I’m sympathetic to Laura Vecsey and Mike Sturla’s transparency-based critiques of Tom Corbett’s proposal to consolidate Harrisburg’s disparate economic development programs into a single $2 billion Liberty Loan Fund. If the program is poorly-designed, which I think we should expect given the Governor’s track record so far, this could easily turn into a slush fund for Mr. Corbett’s campaign contributors.
But I do want to push back on the idea that having this pot of money under the legislature’s control is a much better idea. “Economic development” is far too vaguely defined as a concept, and is often a crap shoot. Leaving it up to legislators, who want to bring home the maximum amount of pork to their districts, to say what does and does not count as economic development ensures that the funds will not be targeted well, and will instead be spread thinly and evenly across the state.

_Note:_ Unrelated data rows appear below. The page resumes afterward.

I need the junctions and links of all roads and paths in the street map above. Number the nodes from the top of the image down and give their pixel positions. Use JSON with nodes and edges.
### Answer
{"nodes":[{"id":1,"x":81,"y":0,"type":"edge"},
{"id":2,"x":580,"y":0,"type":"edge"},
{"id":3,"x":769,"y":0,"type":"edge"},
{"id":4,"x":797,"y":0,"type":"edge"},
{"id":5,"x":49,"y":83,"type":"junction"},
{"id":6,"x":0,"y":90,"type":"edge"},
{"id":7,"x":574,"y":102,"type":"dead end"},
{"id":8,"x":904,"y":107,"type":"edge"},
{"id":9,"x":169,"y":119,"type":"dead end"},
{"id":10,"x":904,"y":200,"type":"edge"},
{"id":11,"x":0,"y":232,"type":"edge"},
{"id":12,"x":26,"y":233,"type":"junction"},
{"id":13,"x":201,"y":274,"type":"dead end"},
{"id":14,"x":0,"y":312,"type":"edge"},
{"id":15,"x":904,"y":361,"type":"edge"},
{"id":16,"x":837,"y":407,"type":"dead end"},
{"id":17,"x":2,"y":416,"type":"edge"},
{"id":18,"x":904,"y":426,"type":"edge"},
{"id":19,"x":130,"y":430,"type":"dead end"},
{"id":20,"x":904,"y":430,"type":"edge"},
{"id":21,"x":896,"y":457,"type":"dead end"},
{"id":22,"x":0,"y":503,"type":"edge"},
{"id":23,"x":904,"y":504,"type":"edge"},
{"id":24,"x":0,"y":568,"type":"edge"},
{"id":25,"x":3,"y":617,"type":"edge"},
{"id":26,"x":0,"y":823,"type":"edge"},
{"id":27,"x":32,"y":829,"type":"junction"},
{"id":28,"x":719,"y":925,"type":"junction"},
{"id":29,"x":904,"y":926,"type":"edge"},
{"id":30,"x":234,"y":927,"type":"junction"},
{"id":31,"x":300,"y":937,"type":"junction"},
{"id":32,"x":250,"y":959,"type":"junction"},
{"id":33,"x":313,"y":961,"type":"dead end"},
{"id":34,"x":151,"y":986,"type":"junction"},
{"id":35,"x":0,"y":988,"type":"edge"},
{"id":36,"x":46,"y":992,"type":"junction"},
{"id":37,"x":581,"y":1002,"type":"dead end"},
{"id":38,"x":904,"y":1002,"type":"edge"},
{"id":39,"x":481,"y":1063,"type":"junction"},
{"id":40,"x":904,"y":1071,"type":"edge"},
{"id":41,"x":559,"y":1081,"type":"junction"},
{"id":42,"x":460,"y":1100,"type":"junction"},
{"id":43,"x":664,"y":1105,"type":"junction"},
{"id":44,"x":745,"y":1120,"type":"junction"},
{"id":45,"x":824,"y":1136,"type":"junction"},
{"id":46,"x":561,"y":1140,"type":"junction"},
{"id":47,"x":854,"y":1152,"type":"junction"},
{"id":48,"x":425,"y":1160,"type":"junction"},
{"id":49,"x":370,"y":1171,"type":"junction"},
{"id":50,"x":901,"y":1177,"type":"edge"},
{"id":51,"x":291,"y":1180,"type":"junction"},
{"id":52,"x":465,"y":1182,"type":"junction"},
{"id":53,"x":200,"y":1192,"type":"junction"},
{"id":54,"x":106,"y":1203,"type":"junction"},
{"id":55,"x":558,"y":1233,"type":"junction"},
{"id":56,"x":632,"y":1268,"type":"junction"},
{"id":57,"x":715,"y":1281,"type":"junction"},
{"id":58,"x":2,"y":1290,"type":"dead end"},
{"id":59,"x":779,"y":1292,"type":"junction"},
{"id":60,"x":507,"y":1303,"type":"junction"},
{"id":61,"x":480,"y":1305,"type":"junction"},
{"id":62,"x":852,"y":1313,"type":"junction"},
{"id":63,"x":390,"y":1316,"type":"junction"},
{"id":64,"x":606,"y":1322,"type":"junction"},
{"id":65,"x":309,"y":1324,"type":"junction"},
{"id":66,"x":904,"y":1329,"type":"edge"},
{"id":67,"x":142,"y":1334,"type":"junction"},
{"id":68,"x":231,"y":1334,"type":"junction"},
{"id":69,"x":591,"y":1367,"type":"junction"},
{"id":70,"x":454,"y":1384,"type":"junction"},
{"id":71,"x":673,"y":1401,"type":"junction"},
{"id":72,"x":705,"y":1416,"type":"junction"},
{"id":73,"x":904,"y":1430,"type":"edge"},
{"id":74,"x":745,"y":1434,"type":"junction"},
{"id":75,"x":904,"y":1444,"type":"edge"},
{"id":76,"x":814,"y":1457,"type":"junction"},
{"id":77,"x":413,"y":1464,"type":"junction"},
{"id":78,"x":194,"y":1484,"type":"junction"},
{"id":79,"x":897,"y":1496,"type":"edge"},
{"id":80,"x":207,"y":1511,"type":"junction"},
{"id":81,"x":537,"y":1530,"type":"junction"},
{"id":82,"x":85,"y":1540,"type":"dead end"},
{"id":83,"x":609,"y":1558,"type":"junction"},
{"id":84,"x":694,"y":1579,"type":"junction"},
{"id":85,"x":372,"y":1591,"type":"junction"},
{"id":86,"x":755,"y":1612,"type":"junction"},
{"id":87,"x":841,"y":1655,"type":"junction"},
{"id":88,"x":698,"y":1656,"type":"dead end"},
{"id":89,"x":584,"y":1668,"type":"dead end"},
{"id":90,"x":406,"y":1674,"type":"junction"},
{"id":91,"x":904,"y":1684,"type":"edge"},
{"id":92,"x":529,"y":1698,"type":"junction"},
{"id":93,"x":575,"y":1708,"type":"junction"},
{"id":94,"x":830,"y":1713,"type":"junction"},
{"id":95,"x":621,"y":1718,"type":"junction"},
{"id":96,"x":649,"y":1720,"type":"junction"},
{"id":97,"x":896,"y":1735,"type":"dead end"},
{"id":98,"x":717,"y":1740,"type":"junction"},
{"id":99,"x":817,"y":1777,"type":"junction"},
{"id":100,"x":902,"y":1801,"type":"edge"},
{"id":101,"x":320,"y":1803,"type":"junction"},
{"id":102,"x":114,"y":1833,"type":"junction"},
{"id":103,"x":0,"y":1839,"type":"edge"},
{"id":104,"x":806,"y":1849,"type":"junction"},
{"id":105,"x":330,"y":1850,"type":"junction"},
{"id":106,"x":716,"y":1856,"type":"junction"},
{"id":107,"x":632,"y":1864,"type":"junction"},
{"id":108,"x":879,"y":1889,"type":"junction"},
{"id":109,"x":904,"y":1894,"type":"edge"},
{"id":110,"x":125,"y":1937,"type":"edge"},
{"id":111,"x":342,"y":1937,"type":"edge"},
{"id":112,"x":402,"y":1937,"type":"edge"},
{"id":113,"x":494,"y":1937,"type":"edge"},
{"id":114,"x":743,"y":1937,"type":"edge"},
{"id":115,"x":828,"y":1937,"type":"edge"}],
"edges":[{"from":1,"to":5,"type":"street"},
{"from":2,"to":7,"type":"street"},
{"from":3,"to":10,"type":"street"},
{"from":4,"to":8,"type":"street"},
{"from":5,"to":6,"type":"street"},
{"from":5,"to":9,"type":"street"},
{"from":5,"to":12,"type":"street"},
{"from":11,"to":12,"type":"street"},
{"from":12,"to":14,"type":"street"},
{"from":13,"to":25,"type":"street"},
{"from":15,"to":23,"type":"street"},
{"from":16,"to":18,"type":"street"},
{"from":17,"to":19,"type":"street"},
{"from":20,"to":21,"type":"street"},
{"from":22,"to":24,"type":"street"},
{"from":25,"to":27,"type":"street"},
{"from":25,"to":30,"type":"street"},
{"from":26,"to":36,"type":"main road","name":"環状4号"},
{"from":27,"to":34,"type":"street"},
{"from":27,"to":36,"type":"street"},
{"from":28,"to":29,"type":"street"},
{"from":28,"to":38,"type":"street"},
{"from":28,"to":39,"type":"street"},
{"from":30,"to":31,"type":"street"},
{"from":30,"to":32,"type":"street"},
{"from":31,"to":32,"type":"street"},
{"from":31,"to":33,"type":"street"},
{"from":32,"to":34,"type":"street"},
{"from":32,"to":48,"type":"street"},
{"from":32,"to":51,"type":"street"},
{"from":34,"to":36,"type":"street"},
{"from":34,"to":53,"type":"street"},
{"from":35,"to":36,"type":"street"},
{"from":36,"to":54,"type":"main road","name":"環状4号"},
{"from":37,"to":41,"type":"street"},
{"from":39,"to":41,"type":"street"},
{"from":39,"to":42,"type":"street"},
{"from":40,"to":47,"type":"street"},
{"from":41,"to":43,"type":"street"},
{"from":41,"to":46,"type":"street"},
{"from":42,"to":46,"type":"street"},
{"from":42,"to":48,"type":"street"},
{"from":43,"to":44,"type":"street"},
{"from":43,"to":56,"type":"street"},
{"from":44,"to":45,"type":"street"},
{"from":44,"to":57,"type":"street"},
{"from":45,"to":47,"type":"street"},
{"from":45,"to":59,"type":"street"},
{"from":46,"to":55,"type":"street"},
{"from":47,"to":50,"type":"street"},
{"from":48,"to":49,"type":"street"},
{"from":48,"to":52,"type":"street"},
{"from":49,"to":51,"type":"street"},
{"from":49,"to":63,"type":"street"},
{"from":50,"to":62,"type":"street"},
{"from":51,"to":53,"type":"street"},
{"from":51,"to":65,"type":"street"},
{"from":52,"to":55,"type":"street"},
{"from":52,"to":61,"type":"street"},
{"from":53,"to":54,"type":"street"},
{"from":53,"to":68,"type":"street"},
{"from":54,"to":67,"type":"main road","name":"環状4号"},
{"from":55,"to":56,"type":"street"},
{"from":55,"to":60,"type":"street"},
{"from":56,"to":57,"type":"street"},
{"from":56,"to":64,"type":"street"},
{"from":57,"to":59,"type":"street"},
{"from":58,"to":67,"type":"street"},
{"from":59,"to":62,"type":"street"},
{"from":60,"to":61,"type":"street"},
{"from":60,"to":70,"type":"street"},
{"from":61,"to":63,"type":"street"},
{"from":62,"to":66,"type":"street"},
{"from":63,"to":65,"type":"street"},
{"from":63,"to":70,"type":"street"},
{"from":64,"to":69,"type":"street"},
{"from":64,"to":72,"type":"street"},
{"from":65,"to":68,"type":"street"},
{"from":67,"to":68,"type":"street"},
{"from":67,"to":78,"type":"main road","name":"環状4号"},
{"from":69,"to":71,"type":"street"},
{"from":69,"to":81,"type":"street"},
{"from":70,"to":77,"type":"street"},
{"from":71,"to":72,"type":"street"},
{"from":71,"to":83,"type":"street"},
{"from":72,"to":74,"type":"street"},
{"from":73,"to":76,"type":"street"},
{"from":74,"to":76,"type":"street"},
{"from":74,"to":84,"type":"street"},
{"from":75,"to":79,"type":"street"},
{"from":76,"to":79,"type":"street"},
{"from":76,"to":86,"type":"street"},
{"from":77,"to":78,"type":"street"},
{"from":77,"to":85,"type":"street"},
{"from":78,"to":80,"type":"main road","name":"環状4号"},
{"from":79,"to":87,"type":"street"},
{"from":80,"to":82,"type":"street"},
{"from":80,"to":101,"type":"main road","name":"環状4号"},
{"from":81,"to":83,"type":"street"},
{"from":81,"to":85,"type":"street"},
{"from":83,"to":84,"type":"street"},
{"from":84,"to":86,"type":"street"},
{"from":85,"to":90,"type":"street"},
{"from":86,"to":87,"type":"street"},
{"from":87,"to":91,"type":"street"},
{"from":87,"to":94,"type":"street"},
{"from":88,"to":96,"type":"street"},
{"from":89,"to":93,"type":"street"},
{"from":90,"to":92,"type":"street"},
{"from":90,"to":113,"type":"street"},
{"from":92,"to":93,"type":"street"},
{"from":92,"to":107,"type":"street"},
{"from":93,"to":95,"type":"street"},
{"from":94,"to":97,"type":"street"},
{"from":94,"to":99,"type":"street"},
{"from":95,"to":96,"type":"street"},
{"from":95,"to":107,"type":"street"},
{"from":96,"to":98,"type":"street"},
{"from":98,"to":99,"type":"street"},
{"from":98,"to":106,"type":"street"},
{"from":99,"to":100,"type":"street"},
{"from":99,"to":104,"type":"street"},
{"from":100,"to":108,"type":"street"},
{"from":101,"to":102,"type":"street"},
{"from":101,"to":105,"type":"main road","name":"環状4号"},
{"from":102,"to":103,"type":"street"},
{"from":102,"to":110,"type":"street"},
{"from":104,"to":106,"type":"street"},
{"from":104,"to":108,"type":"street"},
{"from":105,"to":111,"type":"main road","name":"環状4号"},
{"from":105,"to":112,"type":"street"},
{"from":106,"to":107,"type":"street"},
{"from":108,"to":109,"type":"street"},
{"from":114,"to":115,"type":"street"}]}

But the state’s GDP comes overwhelmingly from its metro regions: Philadelphia and Pittsburgh, followed by the Lehigh Valley, Scranton and Harrisburg. That’s where the economic development money needs to be going. You’re not going to create another high-output metro region by building highways to nowhere through the PA’s rural counties, so it doesn’t make sense to send any economic development money to those places. Those funds should be targeted toward the goal of increasing output and productivity in the regions that are driving the state’s economy.
Taking the pot away from rural legislators could be a good way around the existing political economy problems if the Governor chooses to do the right thing and spends most of the money in the largest metro regions. The fact that the Team PA Foundation, who are strident advocates for investing in metros, seem to have a favorable view of the Liberty Loan Fund, is encouraging. I would like to think that Team PA is setting the Corbett economic development agenda, but it’s too early to tell whether this is what the administration has in mind.